Footnote: David Lee Roth, in 1985, included a more lively rendition of “Just A Gigolo” on his medley that combines it with another hit from the past, “I Ain’t Got Nobody”. Bing Crosby, on the other hand, is credited with being the most prolific recording artist of the twentieth century. Between 1931 and 1962 no less than three hundred and thirty-two of his recordings entered or re-entered the American charts as singles. This number does not include those he performed with other artists, the most notable of these being The Andrews Sisters.

 

Great Crisis!: Tuesday, 18th October, 1977

We were almost at the intersection of Rocky Point Road and the Prince’s Highway on a gloriously sunny morning when John Burles broadcast the news that the favourite for Saturday’s W.S. Cox Plate, “Luskin Star”, had been injured in an exhibition gallop at Moonee Valley this morning and that his future in racing might be in some doubt.

However, when I bought a copy of “The Sun” at lunchtime I learned that the injury to the horse was not as bad as was firstly believed although it is still uncertain if he will run on Saturday.

This evening, “Willesee”, was devoted to a debate over the strike by workers in the industry that generates and provides power, which has virtually crippled the state of Victoria. The Prime Minister, Malcolm Fraser, described its duration of nine weeks as this country’s “greatest crisis in industrial memory”. Union leader, John Halfpenny, and the Federal Minister for Labour, Tony Street, were also on the programme.
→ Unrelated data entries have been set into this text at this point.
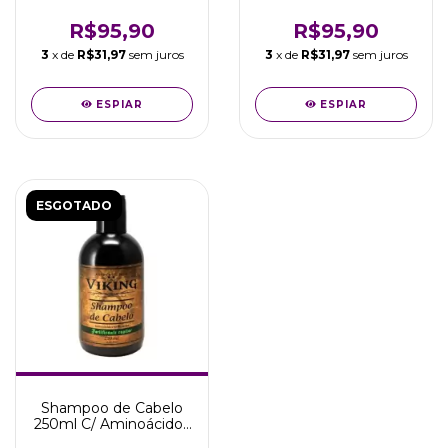
GodFather - Viking
GodFather - Viking
R$95,90
R$95,90
3
x de
R$31,97
sem juros
3
x de
R$31,97
sem juros
ESPIAR
ESPIAR
ESGOTADO
Shampoo de Cabelo
250ml C/ Aminoácidos
Fortificantes Viking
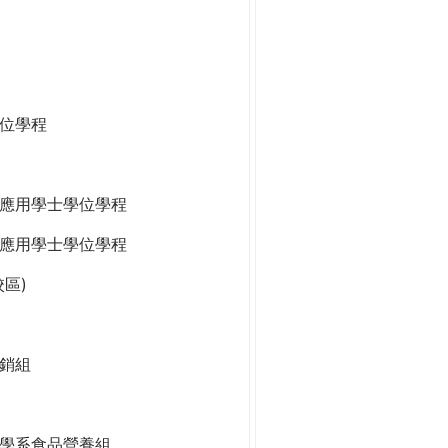
位學程
應用學士學位學程
應用學士學位學程
區)
銷組
學系食品營養組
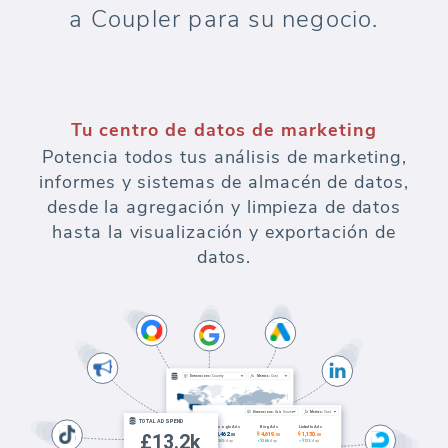
a Coupler para su negocio.
Tu centro de datos de marketing
Potencia todos tus análisis de marketing,
informes y sistemas de almacén de datos,
desde la agregación y limpieza de datos
hasta la visualización y exportación de
datos.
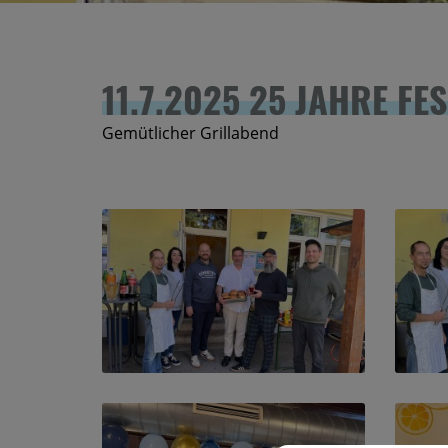
11.7.2025 25 JAHRE FES
Gemütlicher Grillabend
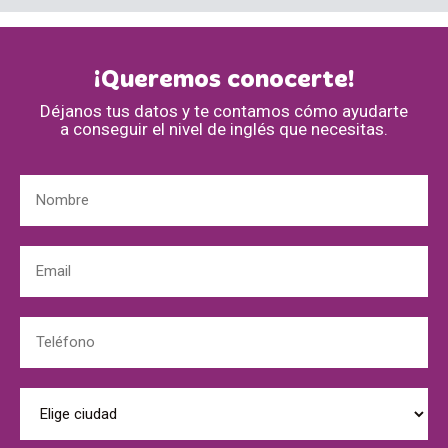
¡Queremos conocerte!
Déjanos tus datos y te contamos cómo ayudarte
a conseguir el nivel de inglés que necesitas.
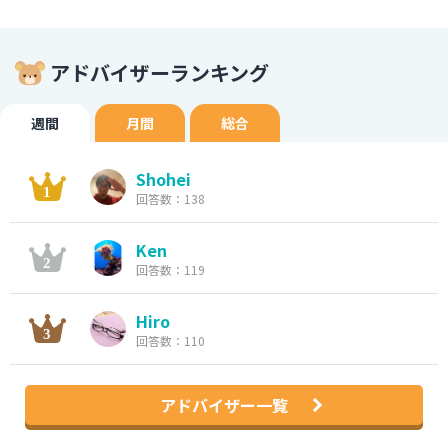
アドバイザーランキング
週間
月間
総合
Shohei
回答数：138
Ken
回答数：119
Hiro
回答数：110
アドバイザー一覧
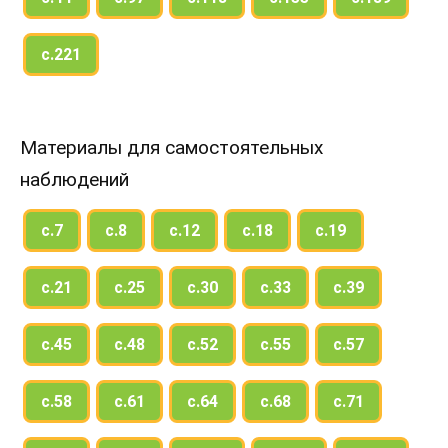
с.221
Материалы для самостоятельных
наблюдений
с.7
с.8
с.12
с.18
с.19
с.21
с.25
с.30
с.33
с.39
с.45
с.48
с.52
с.55
с.57
с.58
с.61
с.64
с.68
с.71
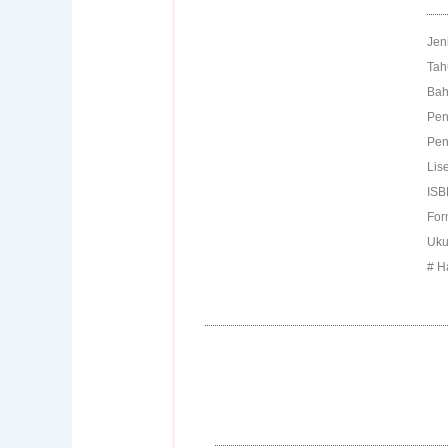
Jen
Tah
Bah
Pen
Pen
Lis
ISB
For
Uku
# H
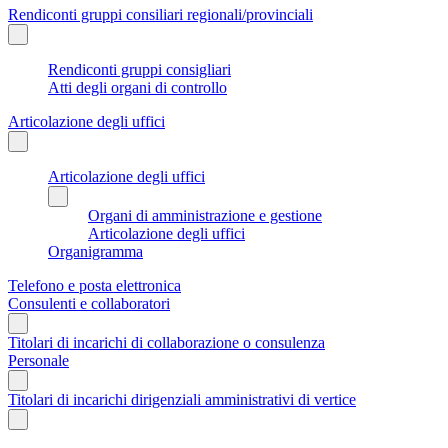
Rendiconti gruppi consiliari regionali/provinciali
Rendiconti gruppi consigliari
Atti degli organi di controllo
Articolazione degli uffici
Articolazione degli uffici
Organi di amministrazione e gestione
Articolazione degli uffici
Organigramma
Telefono e posta elettronica
Consulenti e collaboratori
Titolari di incarichi di collaborazione o consulenza
Personale
Titolari di incarichi dirigenziali amministrativi di vertice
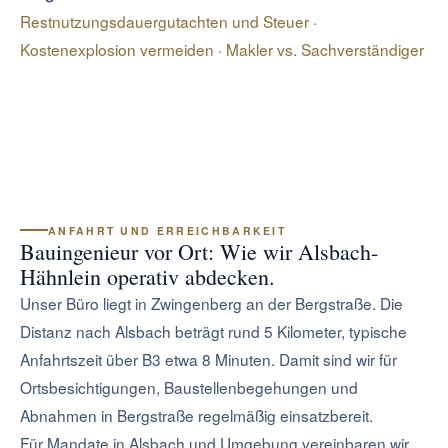
Restnutzungsdauergutachten und Steuer
·
Kostenexplosion vermeiden
·
Makler vs. Sachverständiger
ANFAHRT UND ERREICHBARKEIT
Bauingenieur vor Ort: Wie wir Alsbach-
Hähnlein operativ abdecken.
Unser Büro liegt in Zwingenberg an der Bergstraße. Die
Distanz nach Alsbach beträgt rund 5 Kilometer, typische
Anfahrtszeit über B3 etwa 8 Minuten. Damit sind wir für
Ortsbesichtigungen, Baustellenbegehungen und
Abnahmen in Bergstraße regelmäßig einsatzbereit.
Für Mandate in Alsbach und Umgebung vereinbaren wir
Heedful of the requirement for some levity, we watched “The Dave Allen Special” from half past seven. The Irish comedian really has perfected the art of telling a joke!

Strike Drags On: Wednesday, 19th October, 1977

“Mum” and Wendy travelled into town to attend a screening of “Smokey And The Bandit”. The film stars Burt Reynolds, Sally “Gidget”/”The Flying Nun”/”The Girl With Something Extra” Field, Jerry Reed and Jackie Gleason.

This evening “Willesee”, again, centres upon the strike by workers within the power industry that has virtually crippled Victoria. I am listening to the radio for a change. Towards the end of a day that delivered extreme heat and humidity and a maximum of twenty-nine degrees Celsius, it is raining and we are, therefore, not going for a walk. I am listening to “Don’t It Make Your Brown Eyes Blue”, which is sung by Loretta Lynn’s sister, Crystal Gayle. It isn’t a hit out here, yet, although it is doing well in the United States.

At nine o’clock we watched the film, “A Cry In The Wilderness”. George Kennedy and Joanna Pettet occupy prominent roles in this production from 1973. Another motion picture, “Victory At Entebbe”, was being shown on Channel Ten.